Monday, 26 August 2013

How to Be an Artist: Not



     “How To Be An Artist,” is the title of a popular poster by the writer, SARK, Susan Ariel Rainbow Kennedy, which appeared in the 1990s and is still popular. The poster is a list of suggestions and affirmations with candy-coloured text beginning with the line, “stay loose,” and ending with the line, “write love letters.” Similar to new age positive affirmation lists in the Utne Reader, the positivity of the entire list can seem ridiculously utopian.
     Sure, you can “take moonbaths” or “learn to watch snails,” but SARK’s affirmations sound more like therapy rather than anything of actual practical value that might help an artist create good or great art. There’s nothing on her list about good ol’ boring practice, latent talent, or emulating artists for which you might have reverence. It’s a sappy fun list and incredibly popular.
     Yet it says a lot about how we in the West put so much emphasis on the nostalgic above current and past realities. Believing in magic, having transformative dreams, diving in, being free, getting wet, hugging trees, and giggling with children are all great activities for anyone let alone artists. And most everything on the list is rather easy to do, except maybe “invite someone dangerous to tea,” or “plant impossible gardens.”
     SARK is implying that we are all artists. It’s a very egalitarian concept and in some aspects it’s not a bad idea that we all stretch ourselves a little to find our inner creativity and our inner child. We could be better for it. “Anyone can cook,” says Chef Gusteau from the animated film Ratatouille.

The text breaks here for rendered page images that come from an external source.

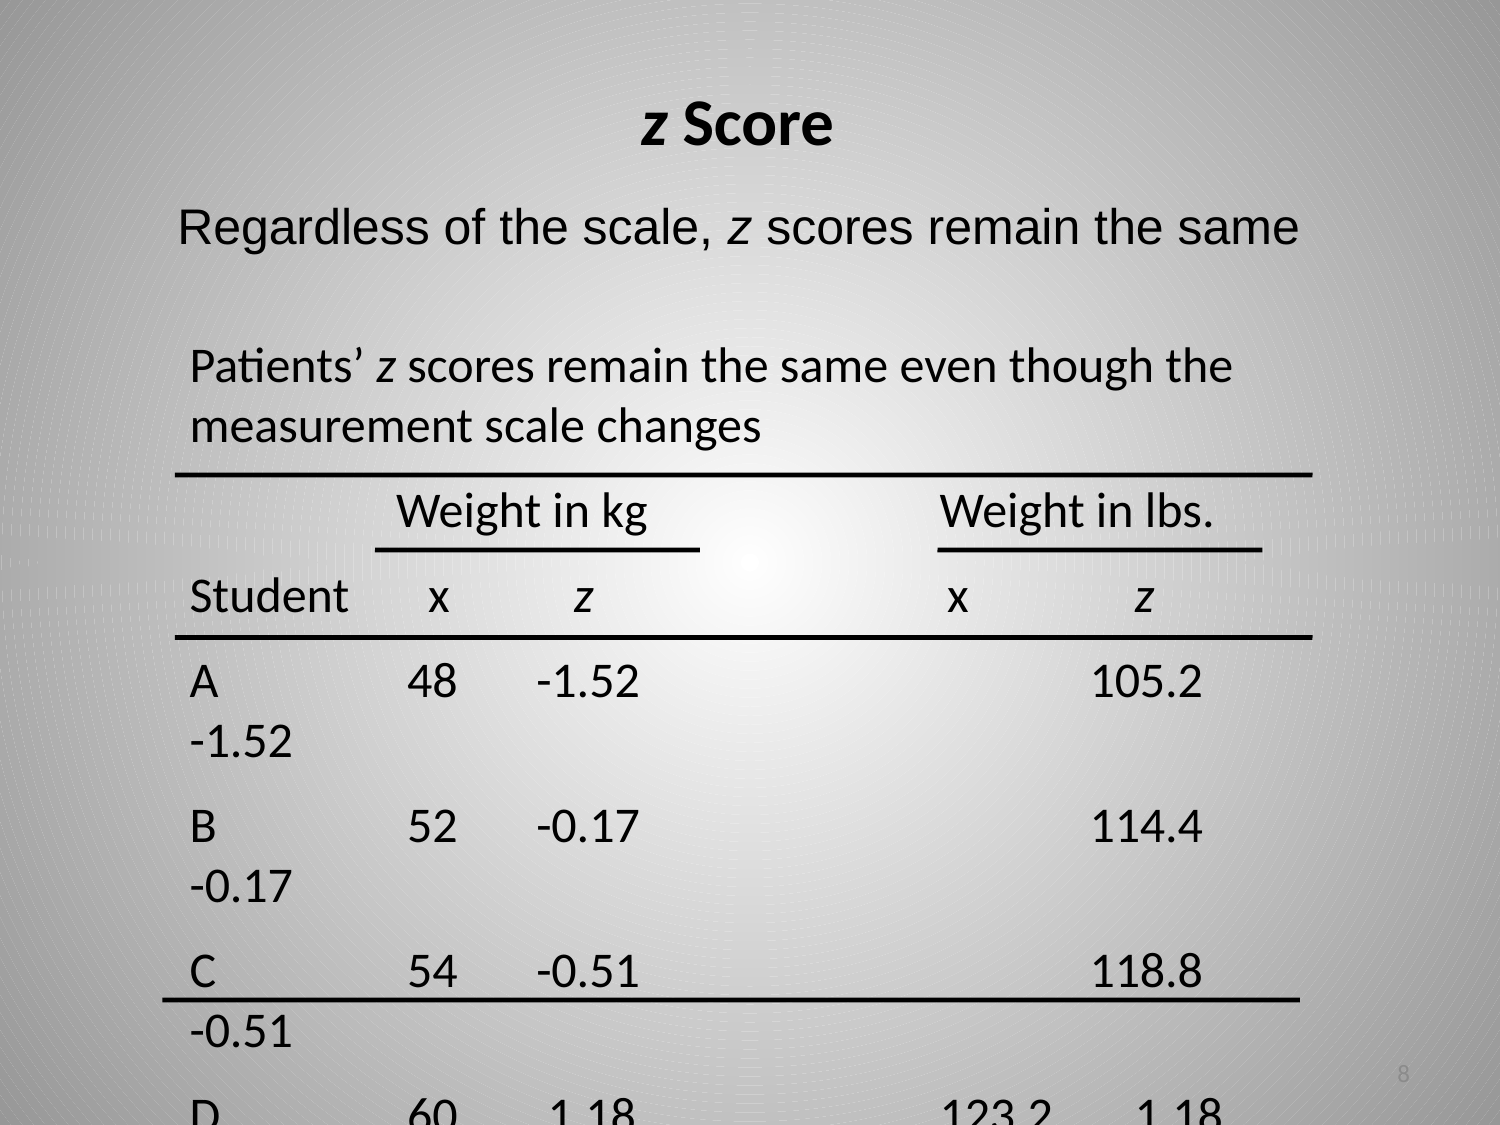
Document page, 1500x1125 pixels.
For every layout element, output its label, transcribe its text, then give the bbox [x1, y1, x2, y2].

text_box Patients’ z scores remain the same even though the measurement scale changes Weight in kg Weight in lbs. Student x z x z A 48 -1.52 105.2 -1.52 B 52 -0.17 114.4 -0.17 C 54 -0.51 118.8 -0.51 D 60 1.18 123.2 1.18 [174, 638, 1300, 1125]
text_box Regardless of the scale, z scores remain the same [162, 187, 1338, 263]
title z Score [99, 50, 1375, 188]
slide_number 8 [1300, 1042, 1425, 1103]
text_box Patients’ z scores remain the same even though the measurement scale changes Weight in kg Weight in lbs. Student x z x z A 48 -1.52 105.2 -1.52 B 52 -0.17 114.4 -0.17 C 54 -0.51 118.8 -0.51 D 60 1.18 123.2 1.18 [174, 324, 1300, 637]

     However, because the list is unrealistic it completely ignores what made most artists of the past truly great, and ignores what got a few of them killed and some put into prison. Not that you have to be put in prison to be a great artist. In Canada, we’re lucky that we can challenge the status quo without political retribution, except maybe for the Conservative government cutting funding to the arts.
     Artists today are hunted down in many countries because they challenge authority. Ai Weiwei is the most popular example today. He is an avant-garde Chinese artist who is critical of the Chinese government’s abuse of human rights. Weiwei is no longer in jail, but unable to leave his country due to trumped up charges. There are political cartoonists in Chinese daily papers, but none dare challenge the Chinese government. Rather, they attack the United States in very stereotypical fashion.
     A series of prints by Francisco Goya called the Disasters of War didn’t see the light of day until 35 years after his death. His subject matter was regularly dark and he was very critical of human “foibles and follies.” Theodore Gericault had dead bodies in his studio, and body parts. The place stank of rotting flesh. He needed this subject matter as reference material for one of the greatest artworks ever produced, The Raft of the Medusa. The drive to produce this work came from anger, the need to see justice enacted, and a belief that he could change society for the better by revealing the ugly truth. His intent was to make people angry. And he did.
    The way to creating good and great art is complex and imbedded within the times in which the art is created. The nostalgic and childlike nature of SARK’s affirmations on how to be an artist says a lot about our times, but actually works to annul what made art great in the past. So maybe, if you want to be an artist producing good and great work, these cute suggestions by SARK should be questioned. Try inverting each phrase in her poster and see how this might create a different approach to creating art.